For each contract, it generated a briefing report covering the terms an attorney needed, such as the parties, key dates, obligations, and provisions material to the client. Every item in the briefing was linked back to the place in the document it came from, so a reviewer could check a flagged term against the exact clause behind it.

When an incoming contract matched an existing one held in the firm's internal tool, the system compared the two and flagged the changes, with attention to the terms that could affect the relevant client's position.

A paralegal reviewed each briefing in a front end, edited it where needed, and approved it before it reached the attorneys. The paralegal stayed accountable for what went to the attorneys, and the source links let them verify each item against the contract quickly.

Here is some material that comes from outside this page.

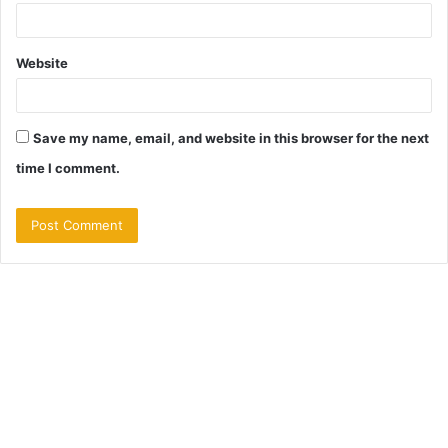
Website
Save my name, email, and website in this browser for the next
time I comment.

The system ran on the firm's own AWS infrastructure with a self-hosted open-weight model, so the contracts never left the firm's environment. It processed documents through a job queue so a burst of incoming email did not stall briefing prep.

Impact

  • 2.5x faster briefing prep. Time to prepare a briefing fell from 25 minutes per document to 10.
  • 6,250 paralegal hours returned a year. Across 500 documents a week, the team got back about 125 hours weekly.
  • Contracts never left the firm's environment. The system ran on the firm's own infrastructure with a self-hosted open-weight model.

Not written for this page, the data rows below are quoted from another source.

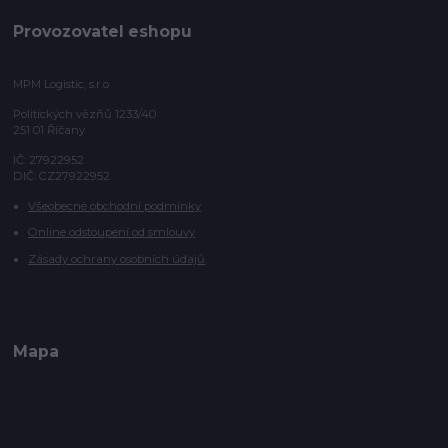
Provozovatel eshopu
MPM Logistic, s.r.o
Politických vězňů 1233/40
251 01 Říčany
IČ: 27922952
DIČ: CZ27922952
Všeobecné obchodní podmínky
Online odstoupení od smlouvy
Zásady ochrany osobních údajů
Mapa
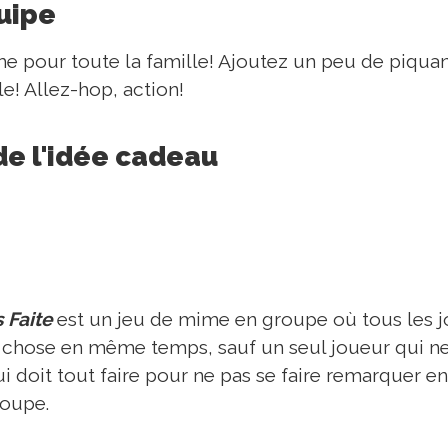
quipe
 pour toute la famille! Ajoutez un peu de piquan
le! Allez-hop, action!
de l'idée cadeau
 Faite
est un jeu de mime en groupe où tous les j
hose en même temps, sauf un seul joueur qui ne s
i doit tout faire pour ne pas se faire remarquer e
roupe.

Briefing prep ran 2.5x faster, from 25 minutes per document to 10. Across 500 documents a week, that returned about 125 hours of paralegal time weekly, on the order of 6,250 hours a year. Split across five paralegals, each got back around 25 hours a week.

The dollar value of that time depends on the loaded paralegal rate, so the table below shows it across a range rather than fixing a single figure.

Loaded paralegal rateTime returned per year
$40/hr~$250,000
$55/hr~$344,000
$70/hr~$438,000
$85/hr~$531,000
These figures show the value of the time returned to the team. The firm realizes it as paralegal hours redirected to other work.